Benedict Cumberbatch y campe un détective abrasif, cérébral, quasi inhumain dans sa précision, face à un Martin Freeman en Watson, solide et subtilement mélancolique. Chaque épisode, construit comme un téléfilm, assume une ambition rare et le génie déductif devient spectacle visuel. On peut discuter des excès des dernières saisons. Reste que Sherlock a imposé une grammaire nouvelle et appartient désormais au canon.
2 Les plus divertissantes : Robert Downey Jr. et Elementary
Avant que Cumberbatch ne s’approprie la figure culte, c’est Robert Downey Jr. qui en a dynamité l’image au cinéma. Fidèles à la chronologie victorienne de Conan Doyle, les films des années 2000 de Guy Ritchie ont imposé un héros physique, nerveux, punk dans un dandysme froissé savoureux. Le succès populaire est immédiat et massif, grâce à une mise en scène privilégiant la percussion : raisonnements visualisés, combats anticipés, montage syncopé… Face à lui, Jude Law installe un Watson ferme et stratège.

Dans un tout autre registre, Elementary transporte l’histoire à New York, où Jonny Lee Miller compose un Holmes toujours génie absolu, mais traversé d’addictions et de névroses. La série rappelle que le prodige tutoie la pathologie, sans jamais altérer la netteté glaçante de ses déductions. Face à lui, Lucy Liu érige une Watson d’égal à égal, choix audacieux qui rééquilibre le duo. Les intrigues sont denses, brillantes. Bref, une belle proposition.

3 La plus mignonne : la version Miyazaki
Bien antérieure aux années 2000 mais trop singulière pour être oubliée, cette série est une coproduction italo-japonaise réalisée par le studio TMS. S’il n’en signe pas l’intégralité, Hayao Miyazaki met en scène plusieurs épisodes au début du projet.

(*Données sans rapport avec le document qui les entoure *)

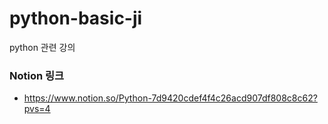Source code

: # python-basic-ji
python 관련 강의

### Notion 링크
- https://www.notion.so/Python-7d9420cdef4f4c26acd907df808c8c62?pvs=4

Dans cet univers anthropomorphique où Holmes et Watson deviennent des chiens détectives, l’esprit de Conan Doyle se mue en aventure familiale adressée aux enfants. L’inventivité visuelle, la douceur du trait et le rythme confèrent à l’ensemble un charme intact. Ce n’est naturellement pas l’adaptation la plus fidèle ; mais sans doute la plus tendre. Une preuve que le mythe supporte bien des métamorphoses.
4 Les plus décevantes : Enola et Mademoiselle Holmes
Avec deux longs-métrages et un troisième en préparation, Netflix a tenté sa propre déclinaison du mythe en décentrant l’intrigue vers la sœur fictive du détective, portée par Millie Bobby Brown. L’idée était séduisante ; le résultat, très – trop – netflixien. Image léchée, narration évidente, énergie calibrée… : tout est pensé pour satisfaire l’algorithme.

La France aussi a tenté sa variation bleu-blanc-rouge du protagoniste. Mademoiselle Holmes, diffusée sur TF1 en 2024, transforme l’héritier de Baker Street en héroïne de comédie policière calibrée prime time. « Un pari à moitié réussi », « efficace mais sans originalité », note Le Point ; « il n’était pas nécessaire de recycler à nouveau pour vendre une série si peu originale », assène Télérama. L’ambition, séduisante ; le verdict, un peu cinglant.

5 La plus récente : Young Sherlock
Reste la nouvelle venue. Adaptée des romans d’Andrew Lane, la prochaine série de Prime Video s’intéresse à un Holmes de 19 ans, étudiant à Oxford. Hero Fiennes Tiffin prête ses traits à ce Sherlock, avant la légende.
La question est simple : déclinaison opportuniste ou relecture ambitieuse ? Les premiers extraits laissent entrevoir une mise en scène nerveuse, une tonalité sombre et un réel souci de densité narrative. Prudence : l’embargo impose la retenue. Mais, à ce stade, Young Sherlock semble davantage s’inscrire dans la lignée des adaptations solides que dans la catégorie des recyclages paresseux.